__Exercice__
Prolongez l'arrêt de la cour d'appel de Rouen du 8 juin 2023 en écrivant la suite après sa dernière ligne.

__Texte étudié__
8 juin 2023
Cour d’appel de Rouen
RG n°
21/02896
N° RG 21/02896 – N° Portalis DBV2-V-B7F-I2SZ
COUR D’APPEL DE ROUEN
CHAMBRE SOCIALE ET DES AFFAIRES DE
SECURITE SOCIALE
ARRET DU 08 JUIN 2023
DÉCISION DÉFÉRÉE :
Jugement du CONSEIL DE PRUD’HOMMES DE ROUEN du 15 Juin 2021
APPELANT :
Monsieur [D] [N]
[Adresse 1]
[Localité 2]
présent
représenté par Me Jean-Yves PONCET de la SCP PONCET DEBOEUF BEIGNET, avocat au barreau de l’EURE
INTIMEE :
S.A.S. ARTELIA INDUSTRIE
[Adresse 5]
[Localité 3]
représentée par Me Xavier D’HALESCOURT de la SELARL XAVIER D’HALESCOURT, avocat au barreau du HAVRE
COMPOSITION DE LA COUR :
En application des dispositions de l’article 805 du Code de procédure civile, l’affaire a été plaidée et débattue à l’audience du 25 Avril 2023 sans opposition des parties devant Madame LEBAS-LIABEUF, Présidente, magistrat chargé du rapport.
Le magistrat rapporteur a rendu compte des plaidoiries dans le délibéré de la Cour composée de :
Madame LEBAS-LIABEUF, Présidente
Madame BACHELET, Conseillère
Madame BERGERE, Conseillère
GREFFIER LORS DES DEBATS :
Mme WERNER, Greffière
DEBATS :
A l’audience publique du 25 Avril 2023, où l’affaire a été mise en délibéré au 08 Juin 2023
ARRET :
CONTRADICTOIRE
Prononcé le 08 Juin 2023, par mise à disposition de l’arrêt au greffe de la Cour, les parties en ayant été préalablement avisées dans les conditions prévues au deuxième alinéa de l’article 450 du Code de procédure civile,
signé par Madame LEBAS-LIABEUF, Présidente et par Mme WERNER, Greffière.

__Données ci-dessous__
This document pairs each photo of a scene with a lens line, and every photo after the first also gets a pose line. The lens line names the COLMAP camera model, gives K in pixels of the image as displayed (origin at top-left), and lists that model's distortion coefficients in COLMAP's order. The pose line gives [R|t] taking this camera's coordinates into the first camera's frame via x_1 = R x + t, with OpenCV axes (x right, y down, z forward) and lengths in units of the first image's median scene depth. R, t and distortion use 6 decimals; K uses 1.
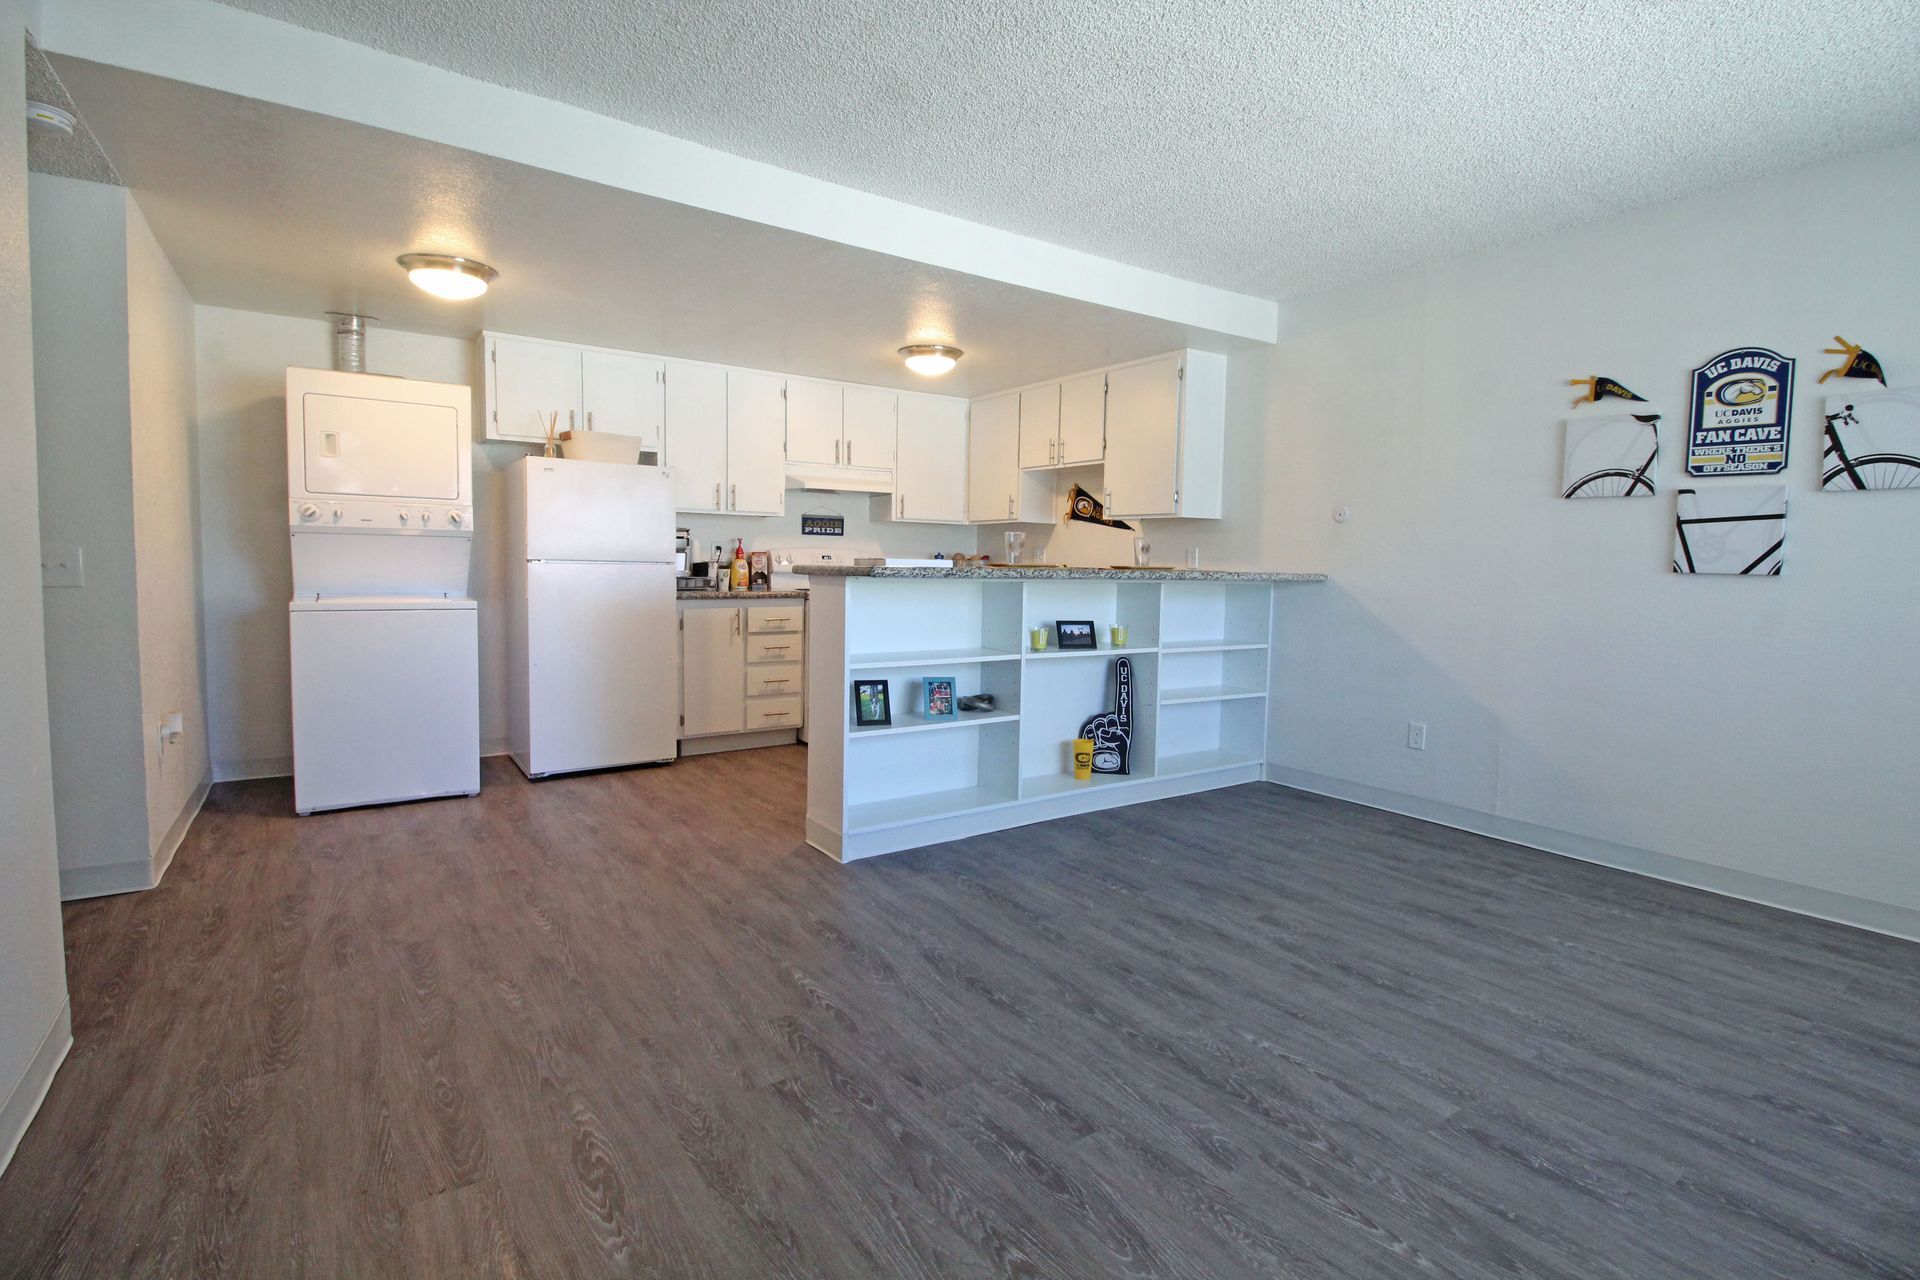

__Réponse__
EXPOSÉ DU LITIGE
M. [D] [N] a été engagé par la société Auxitec Industrie aux droits de laquelle se trouve la société Artelia Industrie en qualité de superviseur de travaux catégorie Etam position 3.3 coefficient 500 par contrat de travail à durée indéterminée du 6 août 2012.
Les relations contractuelles des parties sont soumises à la convention collective des bureaux d’études techniques, cabinets d’ingénieurs Conseils et Sociétés de Conseils, dite Syntec.
Par requête du 30 janvier 2020, M. [D] [N] a saisi le conseil de prud’hommes de Rouen en paiement de rappels de salaire au titre de la classification de son emploi.
Par jugement du 15 juin 2021, le conseil de prud’hommes a dit que M. [D] [N] ne relève pas du statut encadrement position 3.2 coefficient 210, débouté M. [D] [N] de l’ensemble de ses demandes, condamné M. [D] [N] à verser à la société Artelia Industrie la somme de 300 euros au titre de l’article 700 du code de procédure civile, laissé les entiers dépens à la charge de M. [D] [N].
M. [D] [N] a interjeté appel le 13 juillet 2021.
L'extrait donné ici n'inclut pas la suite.